The iPod nano is pushing prices down for competing digital media devices in Taiwan, just as mania for the nano appears to be building on the island. Taiwanese newspaper DigiTimes reported Friday that iRiver, BenQ, and Mirco-Star International have all reduced prices on flash memory devices in order to more closely compete with the iPod nano.
iRiver dropped the price of its U10 1GB MP3/MP4 player with a color screen from US$346 to $310; BenQ reduced the price of its 512MB from $90 to $81; and Micro-Star International has dropped pricing on a 512MB player from $121 to $84, and a 1GB unit from $151 to $117.

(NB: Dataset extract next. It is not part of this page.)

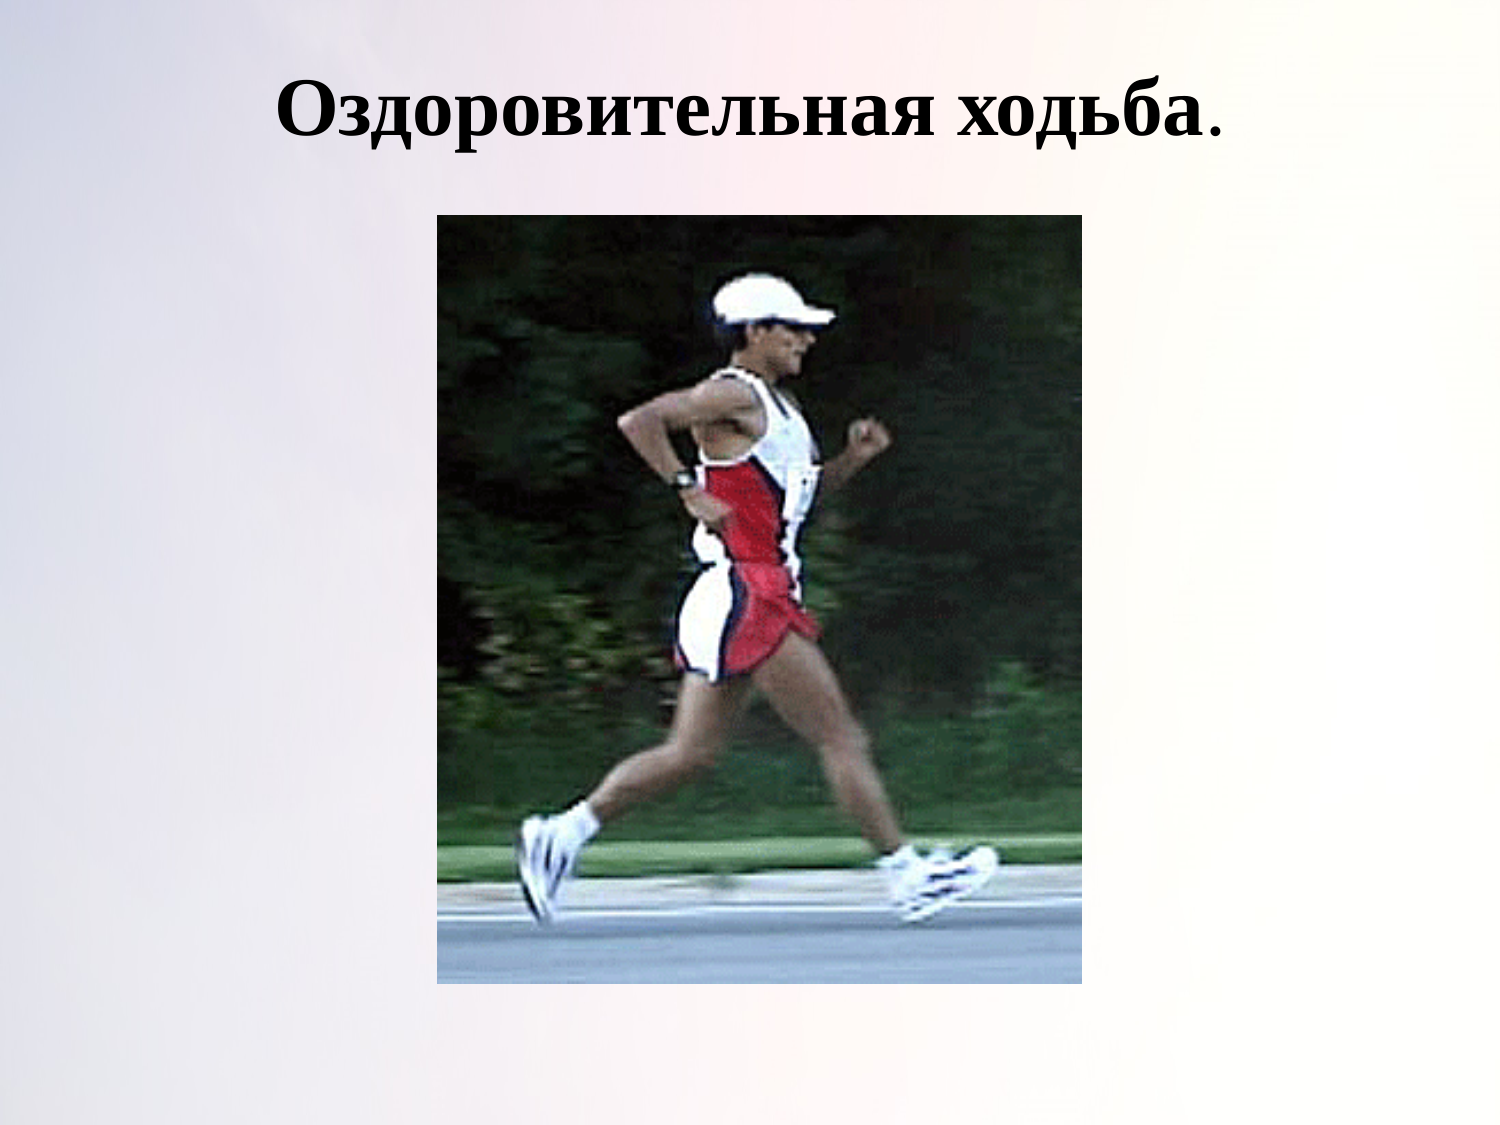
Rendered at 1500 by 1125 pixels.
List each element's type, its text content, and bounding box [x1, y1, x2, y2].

title Оздоровительная ходьба. [103, 26, 1397, 191]
picture [0, 0, 1500, 1125]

Apple’s iPod nano is priced at $207 for a 2GB model in Taiwan, and $258 for a 4GB model.
Apple has long been known as a higher-priced vendor of computers with its Macintosh product line, but the company has often been the price leader with the iPod family. This has been particularly true of the iPod shuffle and iPod nano, the company’s two flash memory-based devices.

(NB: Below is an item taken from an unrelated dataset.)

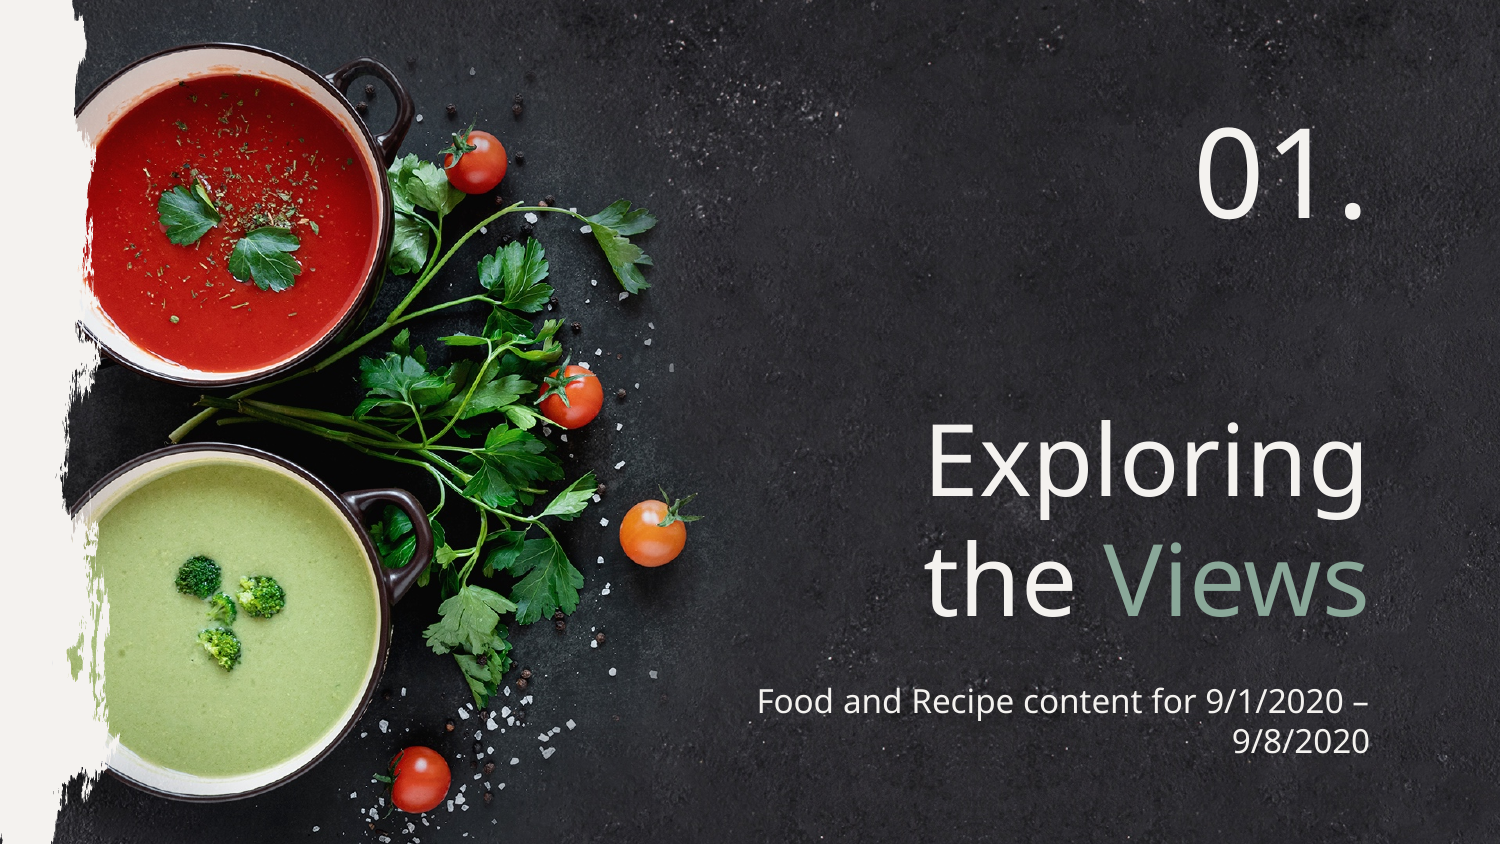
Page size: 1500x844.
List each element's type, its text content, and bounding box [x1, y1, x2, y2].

For instance, the company’s 512MB iPod shuffle is priced at $108 in Taiwan, and a 1GB unit can be had for $136, both very aggressive prices when comapred to the above-mentioned locally produced players.
The iPod nano has pushed the company’s price advantage even further, however, in part because the device uses a new form of flash memory from Samsung, with a favorable pricing deal with the Korean company that locks of 40% of Samsung’s supply at a steeply discounted price.
This has allowed Apple a pricing advantage that has already angered Korean companies, and is clearly rippling the waters in Taiwan, as well.